Title: The Life and death of a laptop battery Tags: english Date: 2015-09-24 20:00

When I get a new laptop, the battery life time of the lap top at the start is OK. But this do not last. I got a feeling that within a year, the life time is just a fraction of what it used to be, and it slowly become painful to use the laptop without power connected to it. Because of this, when I got a new Thinkpad X230 laptop almost two years ago, I decided to monitor its state to have more hard facts when the battery started to fail.

First I tried to find a sensible Debian package to record the battery status, assuming that this must be a problem already handled by someone else. I found battery-stats, which collects statistics from the battery, but it was completely broken. I sent a few suggestions to the maintainer, but decided to write my own collector as a shell script while I waited for feedback from him.

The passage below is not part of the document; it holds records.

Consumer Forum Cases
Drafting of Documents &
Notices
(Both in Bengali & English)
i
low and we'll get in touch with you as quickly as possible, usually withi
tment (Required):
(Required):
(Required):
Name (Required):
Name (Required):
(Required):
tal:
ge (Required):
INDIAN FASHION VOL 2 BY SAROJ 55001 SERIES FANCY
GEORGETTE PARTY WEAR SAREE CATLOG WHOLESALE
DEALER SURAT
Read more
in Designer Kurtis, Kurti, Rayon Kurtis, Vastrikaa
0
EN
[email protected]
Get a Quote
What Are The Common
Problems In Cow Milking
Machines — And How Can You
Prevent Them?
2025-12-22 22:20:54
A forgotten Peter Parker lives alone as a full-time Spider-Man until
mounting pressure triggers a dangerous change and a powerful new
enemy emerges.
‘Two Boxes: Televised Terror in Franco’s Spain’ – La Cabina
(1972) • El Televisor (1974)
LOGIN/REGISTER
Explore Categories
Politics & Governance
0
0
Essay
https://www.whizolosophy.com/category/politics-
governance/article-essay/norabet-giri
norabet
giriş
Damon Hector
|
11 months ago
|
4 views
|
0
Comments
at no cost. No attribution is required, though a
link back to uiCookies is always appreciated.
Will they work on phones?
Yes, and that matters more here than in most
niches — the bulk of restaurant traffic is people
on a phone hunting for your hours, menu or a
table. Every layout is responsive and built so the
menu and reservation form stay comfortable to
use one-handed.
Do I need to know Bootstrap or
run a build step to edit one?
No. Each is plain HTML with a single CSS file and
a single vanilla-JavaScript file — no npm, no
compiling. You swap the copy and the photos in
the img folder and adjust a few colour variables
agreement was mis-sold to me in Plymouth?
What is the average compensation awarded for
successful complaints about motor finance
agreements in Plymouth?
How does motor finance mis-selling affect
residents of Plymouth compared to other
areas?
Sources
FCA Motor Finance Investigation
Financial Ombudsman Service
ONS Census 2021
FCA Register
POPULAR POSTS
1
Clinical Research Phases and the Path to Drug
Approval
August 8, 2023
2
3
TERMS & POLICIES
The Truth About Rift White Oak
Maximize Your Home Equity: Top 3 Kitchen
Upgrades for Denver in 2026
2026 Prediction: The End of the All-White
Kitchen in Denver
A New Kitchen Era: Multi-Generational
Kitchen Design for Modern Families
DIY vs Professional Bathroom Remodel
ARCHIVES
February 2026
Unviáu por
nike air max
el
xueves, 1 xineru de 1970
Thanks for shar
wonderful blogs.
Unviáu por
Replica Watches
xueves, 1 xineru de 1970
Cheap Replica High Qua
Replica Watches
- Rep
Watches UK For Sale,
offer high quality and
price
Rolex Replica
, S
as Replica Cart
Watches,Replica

Via a blog post about the battery development on a MacBook Air I also discovered batlog, not available in Debian.

I started my collector 2013-07-15, and it has been collecting battery stats ever since. Now my /var/log/hjemmenett-battery-status.log file contain around 115,000 measurements, from the time the battery was working great until now, when it is unable to charge above 7% of original capasity. My colletor shell script look like this:

#!/bin/sh
# Inspired by
# http://www.ifweassume.com/2013/08/the-de-evolution-of-my-laptop-battery.html
# See also
# http://blog.sleeplessbeastie.eu/2013/01/02/debian-how-to-monitor-battery-capacity/
logfile=/var/log/hjemmenett-battery-status.log

files="manufacturer model_name technology serial_number \
    energy_full energy_full_design energy_now cycle_count status"

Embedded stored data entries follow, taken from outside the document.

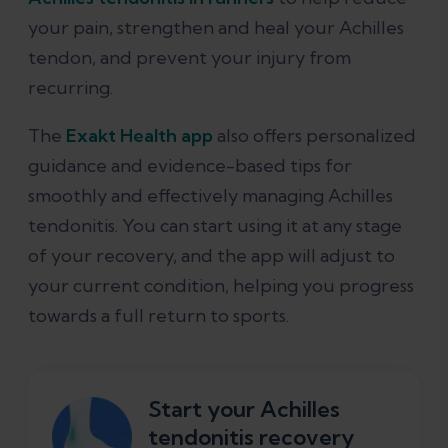
your pain, strengthen and heal your Achilles
tendon, and prevent your injury from
recurring.
The
Exakt Health app
also offers personalized
guidance and evidence-based tips for
smoothly and effectively managing Achilles
tendonitis. You can start using it at any stage
of your recovery, and the app will adjust to
your current condition, helping you progress
towards a full return to sports.
Start your Achilles
tendonitis recovery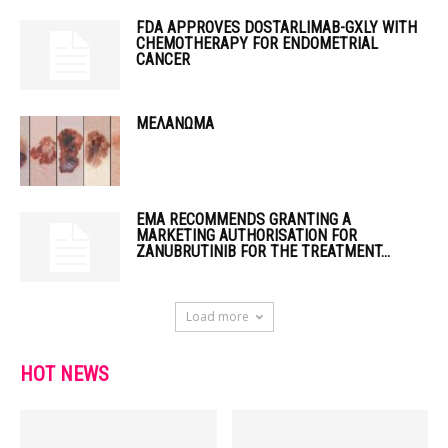
FDA APPROVES DOSTARLIMAB-GXLY WITH
CHEMOTHERAPY FOR ENDOMETRIAL
CANCER
ΜΕΛΑΝΩΜΑ
EMA RECOMMENDS GRANTING A
MARKETING AUTHORISATION FOR
ZANUBRUTINIB FOR THE TREATMENT...
Load more
HOT NEWS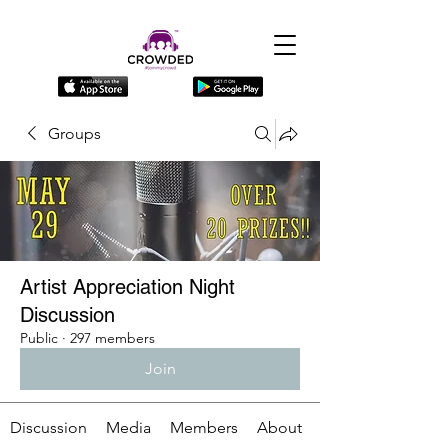
Groups
Artist Appreciation Night
Discussion
Public
·
297 members
Join
Discussion
Media
Members
About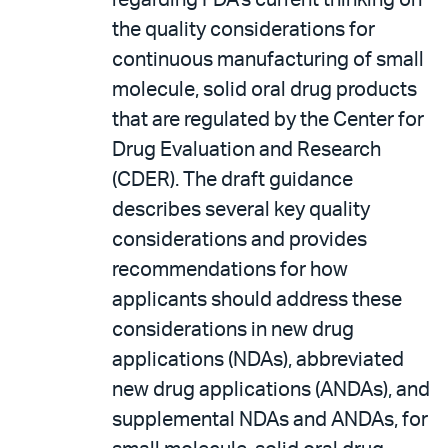
regarding FDA's current thinking on
the quality considerations for
continuous manufacturing of small
molecule, solid oral drug products
that are regulated by the Center for
Drug Evaluation and Research
(CDER). The draft guidance
describes several key quality
considerations and provides
recommendations for how
applicants should address these
considerations in new drug
applications (NDAs), abbreviated
new drug applications (ANDAs), and
supplemental NDAs and ANDAs, for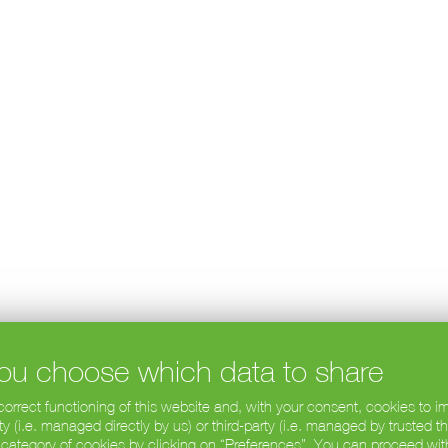
 you choose which data to share
 correct functioning of this website and, with your consent, cookies to
 (i.e. managed directly by us) or third-party (i.e. managed by trusted t
 category of cookies by clicking on “Preferences”. You can proceed wit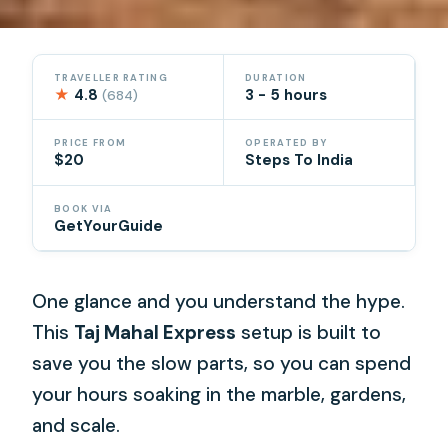
TRAVELLER RATING
DURATION
★
4.8
3 - 5 hours
(684)
PRICE FROM
OPERATED BY
$20
Steps To India
BOOK VIA
GetYourGuide
One glance and you understand the hype.
This
Taj Mahal Express
setup is built to
save you the slow parts, so you can spend
your hours soaking in the marble, gardens,
and scale.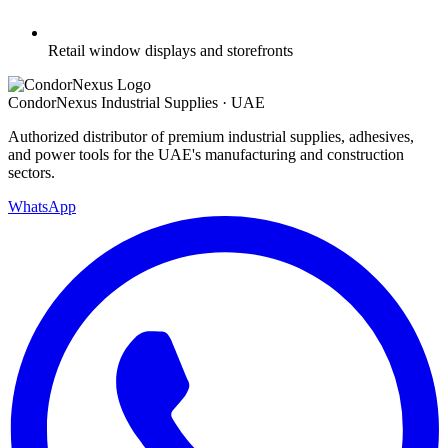
Retail window displays and storefronts
Condor
Nexus
Industrial Supplies · UAE
Authorized distributor of premium industrial supplies, adhesives,
and power tools for the UAE's manufacturing and construction
sectors.
WhatsApp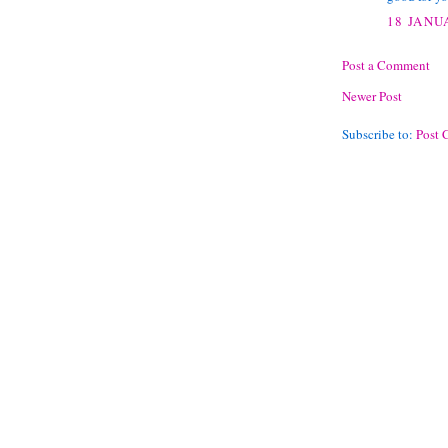
18 JANU
Post a Comment
Newer Post
Subscribe to:
Post 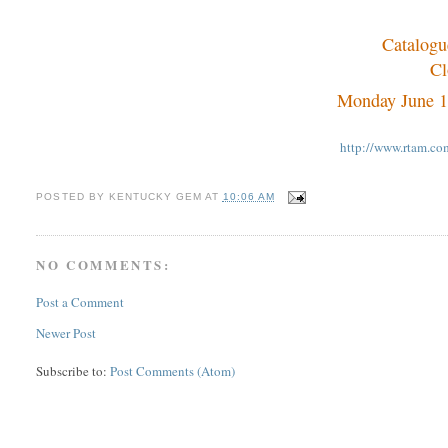
Catalogu
Cl
Monday June 1
http://www.rtam.c
POSTED BY
KENTUCKY GEM
AT
10:06 AM
NO COMMENTS:
Post a Comment
Newer Post
Subscribe to:
Post Comments (Atom)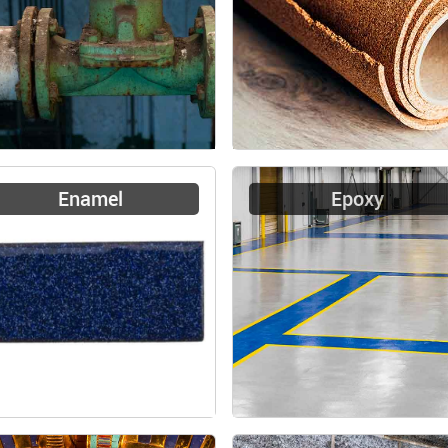
Enamel
Epoxy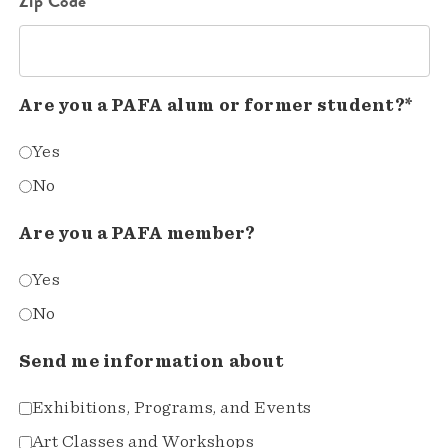
Zip Code*
Are you a PAFA alum or former student?*
Yes
No
Are you a PAFA member?
Yes
No
Send me information about
Exhibitions, Programs, and Events
Art Classes and Workshops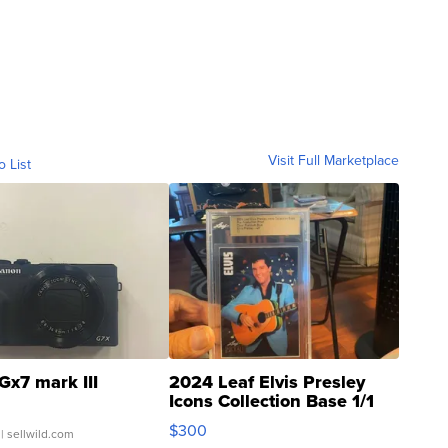
Visit Full Marketplace
o List
Gx7 mark III
2024 Leaf Elvis Presley
Icons Collection Base 1/1
SSP Clear ...
$300
| sellwild.com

if [ ! -e "$logfile" ] ; then
    (
	printf "timestamp,"
	for f in $files; do
	    printf "%s," $f
	done
	echo
    ) > "$logfile"
fi

log_battery() {
    # Print complete message in one echo call, to avoid race condition
    # when several log processes run in parallell.
    msg=$(printf "%s," $(date +%s); \
	for f in $files; do \
	    printf "%s," $(cat $f); \
	done)
    echo "$msg"
}

cd /sys/class/power_supply

for bat in BAT*; do
    (cd $bat && log_battery >> "$logfile")
done

The script is called when the power management system detect a change in the power status (power plug in or out), and when going into and out of hibernation and suspend. In addition, it collect a value every 10 minutes. This make it possible for me know when the battery is discharging, charging and how the maximum charge change over time. The log file look like this:

timestamp,manufacturer,model_name,technology,serial_number,energy_full,energy_full_design,energy_now,cycle_count,status,
1376591133,LGC,45N1025,Li-ion,974,62800000,62160000,39050000,0,Discharging,
[...]
1443090528,LGC,45N1025,Li-ion,974,4900000,62160000,4900000,0,Full,
1443090601,LGC,45N1025,Li-ion,974,4900000,62160000,4900000,0,Full,

I even wrote a small script to create a graph of the charge development over time. This show the slow death of my Lenovo Thinkpad X230 laptop battery:

But why is this happening? Why are my laptop batteries dying, while the batteries of space probes and satellites keep working year after year. If we are to believe Battery University, the fix is to not charge the Lithium-ion batteries to 100% all the time, but to stay below 90% of full charge most of the time. I've been told that the Tesla electric cars limit the charge of their batteries to 80%, with the option to charge to 100% when preparing for a longer trip (not that I would want a Tesla, but that is another story), which I guess is the option we should have for laptops on Linux too.

Is there a way with Linux to tell the battery to stop charging at 80%, unless requested to charge to 100% once in preparation for a longer trip?